Exercise prompt
Repeat the data below in full and exactly.

========

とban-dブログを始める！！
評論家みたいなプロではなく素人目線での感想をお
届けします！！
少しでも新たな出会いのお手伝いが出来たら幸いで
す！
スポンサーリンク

========

Task result
とban-dブログを始める！！
評論家みたいなプロではなく素人目線での感想をお
届けします！！
少しでも新たな出会いのお手伝いが出来たら幸いで
す！
スポンサーリンク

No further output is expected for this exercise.